I see that CoVoST sentences were added for Swedish last week and is shown in Common Voice. Were they tested in any way if they conform to the standard we have for manually added sentences? Spontaneously the quality of this look worse than the Europarl sentences I have prepared (but still haven’t gotten around to get anyone else to quality check for me).
Right now I get the impression that I wouldn’t finish a set of five sentences without happen upon at least one problematic sentence either because of incorrect grammar or a lot of words that would be pronounced in English.
I looked into this because I got the following sentence to listen to
Vissa skärmdumpar av onlinedokument sk. thumbshots förbättras med informationsikoner eller korta textsammanfattningar.
which have the abbreviation “sk.” which would be read out as “så kallade” and the word “thumbshots” which would be pronounced in English and not Swedish.
There are other sentences which contain even more words that would typically be read out with English pronunciation instead of Swedish.
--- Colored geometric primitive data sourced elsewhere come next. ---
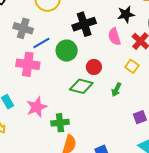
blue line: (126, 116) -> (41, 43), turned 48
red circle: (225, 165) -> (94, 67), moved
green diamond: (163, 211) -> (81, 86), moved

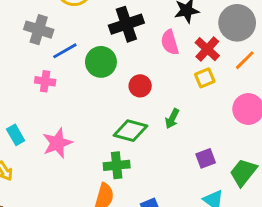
pink cross: (28, 64) -> (45, 81), size x0.6
yellow square: (132, 66) -> (205, 78), moved, turned 32
green diamond: (81, 86) -> (131, 131), moved
green cross: (60, 123) -> (117, 165), moved

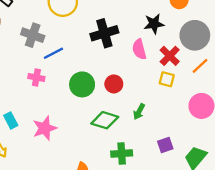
green circle: (101, 62) -> (82, 84), moved
yellow square: (205, 78) -> (167, 79), turned 35
green cross: (117, 165) -> (122, 153), moved

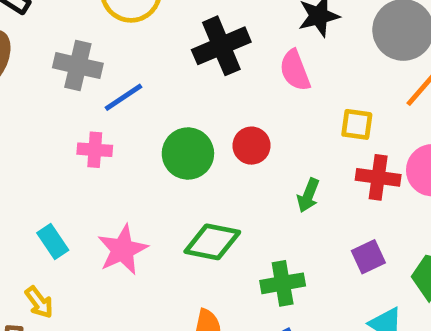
red cross: (170, 56) -> (378, 177), moved, turned -30
green diamond: (105, 120) -> (212, 242), moved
Such as:
Hertigen är sponsor till The Northumberland Church of England Academy. (6/10 words in English)
Harmonic society choral (3/3 words in English, and not a real sentence either)
Mark Twain National Forest innehåller ytterligare allmän mark som bl.a. Bell Mountain Wilderness. (7/13 words, also note the abbreviation “bl.a.”)
Wyoming Women's Center, som är en del av Wyoming Department of Corrections, ligger i Lusk. (7/15 words)
“Källa: China Social Science Network" (4/5 words, also using quotes unnecessarily)
10556/263556 lines in the file contains quotes which do look a bit high to my eyes. (In addition to that 8844 lines contains “typographical” quotes which haven’t been normalized to the other type.)
Caesar sallad hör inte hemma på en pizza även om den är vegansk. (all words could be pronounced in Swedish but the first two words should be written together or at least hyphenated to be correct Swedish)
Begäran filtreras av umask. (so umask is probably the unix command here and nothing we can expect users to even begin to pronounce)
Cryer stödde ett flertal vänsterpolitiska ändamål och han var även EU-skeptisk. (EU-skeptisk here contains the acronym EU which I don’t think Sentence Collector would allow?)
Of the most common abbreviations in Sweden there are:
37 with “bl.a.”
11 with “osv.”
15 with “etc.”
24 with “s.k.” or “sk.”
124 with “t.ex.”
10 with “pga.” or “p.g.a.”
So not too many sentences with abbreviations but something that a native speaker would have checked before adding.
There also seems to be trouble with grammar.
Staden var ursprungligen en etrusk och osker bosättning.
feels like an incorrect automatic translation of “The city was originally an Etruscan-Oscan settlement.” where the two adjectives are wrong.
Ni har gjort själv inte bra av det. which I have trouble even to understand what it is supposed to mean but probably needs to have some words rearranged and some words added to make any sense.